Git Product home page Git Product logo

amazon-sagemaker-modeldb-sync's Introduction

Amazon SageMaker ModelDB Sync

Alt text

Overview

This sample deploys a simple event-based architecture to synchronize SageMaker model metadata to ModelDB with the ModelDB Light API. The synchronization will be triggered when SageMaker Training Jobs complete. A Step Function will be executed to validate certain tags that are applied to training jobs, gather details about the trained model, and synchronize those details to a ModelDB instance using the ModelDB Light API. This solution can be extended to synchronize any data that's supported by the Light API, or used as a pattern for synchronizing to other model metadata management systems.

Limitations

  • Expects a publically accessible ModelDB instance. This is acceptable for some testing but you may want to consider deploying your ModelDB instance within a VPC and updating the template.yaml file to configure the SyncModelWithModelDBFunction Lambda Function to use this VPC. You could also further configure the Lambda Function code to utilize any authentication mechanisms you've implemented as part of your ModelDB deployment.
  • Currently supports ModelDB V1. The ModelDB project has announced that ModelDB V2 is comming soon, and once released this project may need to be updated to support V2 depending on any changes made to the Light API.
  • Only some details from the SageMaker DescribeTrainingJob API call are synchronized to ModelDB. You can extend this solution to include additional data as required, using this solution as a starting point for your synchronization workflow.

What's Synchronized to ModelDB

  • Project Name
  • Project User
  • Project Description
  • Model Name
  • Model Type
  • SageMaker Training Job InputDataConfig Channels
  • SageMaker Training Job Hyperparameters
  • SageMaker Training Job Metrics (train/test)
  • SageMaker Training Job Output Model Location

Step Function

The following diagram shows the Step Function that is executed to synchronize model metadata with Model DB. This step function is triggered by a Amazon SageMaker CloudWatch Event Rule w/ a Lambda target that triggers the Step Function.

Alt text

Getting Sarted

  • Deploy this solution into the AWS Account where you are conducting SageMaker Training. When you deploy the solution you will need to provide the following parameters.

=== SET EXERCISE 1 ===
According to the source text, which version of ModelDB does the solution currently support?

=== EXERCISE MATERIALS ===
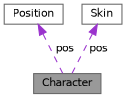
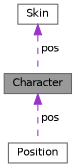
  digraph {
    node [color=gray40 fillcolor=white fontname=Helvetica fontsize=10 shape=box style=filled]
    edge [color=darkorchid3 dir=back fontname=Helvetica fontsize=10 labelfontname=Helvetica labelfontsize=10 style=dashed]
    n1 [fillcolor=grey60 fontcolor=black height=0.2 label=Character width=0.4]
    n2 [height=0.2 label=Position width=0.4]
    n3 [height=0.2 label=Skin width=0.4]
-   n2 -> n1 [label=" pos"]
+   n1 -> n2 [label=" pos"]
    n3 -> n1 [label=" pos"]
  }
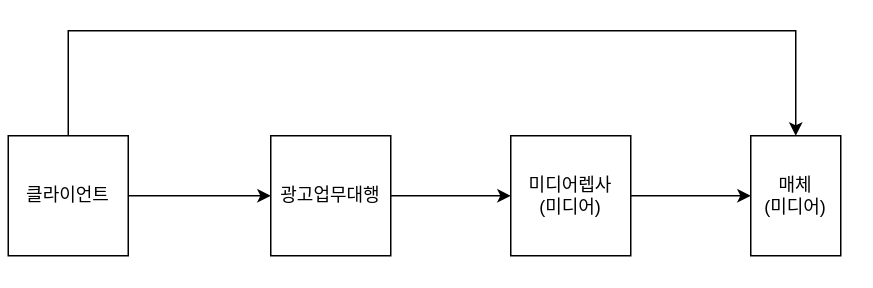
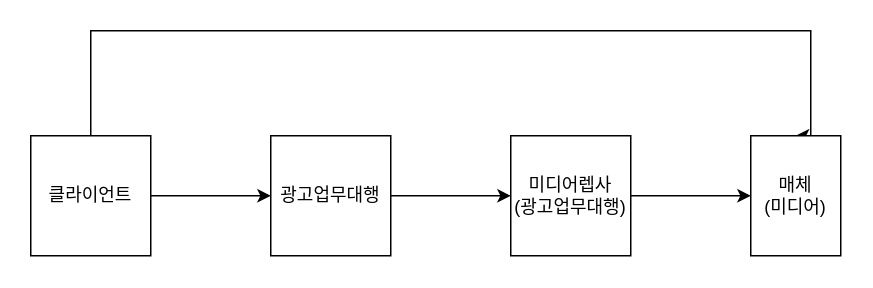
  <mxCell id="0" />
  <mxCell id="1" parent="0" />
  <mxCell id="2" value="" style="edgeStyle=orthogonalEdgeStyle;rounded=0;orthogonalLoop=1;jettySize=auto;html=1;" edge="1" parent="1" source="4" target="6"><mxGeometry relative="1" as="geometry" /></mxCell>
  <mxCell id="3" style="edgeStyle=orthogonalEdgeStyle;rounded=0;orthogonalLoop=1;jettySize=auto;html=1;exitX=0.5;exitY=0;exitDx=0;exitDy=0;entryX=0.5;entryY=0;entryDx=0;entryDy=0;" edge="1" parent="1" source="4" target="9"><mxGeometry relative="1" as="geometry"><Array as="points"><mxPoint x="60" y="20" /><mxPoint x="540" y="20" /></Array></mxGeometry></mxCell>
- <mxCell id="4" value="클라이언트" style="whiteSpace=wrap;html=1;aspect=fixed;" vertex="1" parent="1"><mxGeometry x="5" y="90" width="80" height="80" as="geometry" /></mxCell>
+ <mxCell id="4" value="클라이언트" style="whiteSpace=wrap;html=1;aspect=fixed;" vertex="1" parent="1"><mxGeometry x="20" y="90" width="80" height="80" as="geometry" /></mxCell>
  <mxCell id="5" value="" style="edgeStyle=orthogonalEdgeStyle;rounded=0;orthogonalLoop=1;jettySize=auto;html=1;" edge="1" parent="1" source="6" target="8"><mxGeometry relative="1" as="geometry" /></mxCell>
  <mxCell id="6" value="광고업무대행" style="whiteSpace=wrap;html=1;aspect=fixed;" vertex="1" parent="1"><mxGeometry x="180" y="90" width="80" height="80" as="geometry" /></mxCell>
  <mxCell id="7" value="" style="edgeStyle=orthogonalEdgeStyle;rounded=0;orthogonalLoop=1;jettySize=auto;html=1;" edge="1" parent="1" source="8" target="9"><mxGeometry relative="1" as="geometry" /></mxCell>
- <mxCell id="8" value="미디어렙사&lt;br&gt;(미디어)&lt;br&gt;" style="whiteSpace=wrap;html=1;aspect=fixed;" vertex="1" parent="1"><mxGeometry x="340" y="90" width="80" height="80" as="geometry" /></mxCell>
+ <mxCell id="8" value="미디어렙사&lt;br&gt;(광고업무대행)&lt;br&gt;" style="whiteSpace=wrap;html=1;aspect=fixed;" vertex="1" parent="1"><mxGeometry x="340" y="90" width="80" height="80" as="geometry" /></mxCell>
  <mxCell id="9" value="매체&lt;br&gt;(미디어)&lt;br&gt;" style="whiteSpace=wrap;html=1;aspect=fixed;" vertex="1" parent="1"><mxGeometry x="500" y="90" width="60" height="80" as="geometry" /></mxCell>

=== SET EXERCISE 2 ===
From the entries, please pick out every line that contains the string "fontsize" and copy each one.

=== EXERCISE ANSWER 1 ===
ModelDB V1.

=== EXERCISE ANSWER 2 ===
    node [color=gray40 fillcolor=white fontname=Helvetica fontsize=10 shape=box style=filled]
    edge [color=darkorchid3 dir=back fontname=Helvetica fontsize=10 labelfontname=Helvetica labelfontsize=10 style=dashed]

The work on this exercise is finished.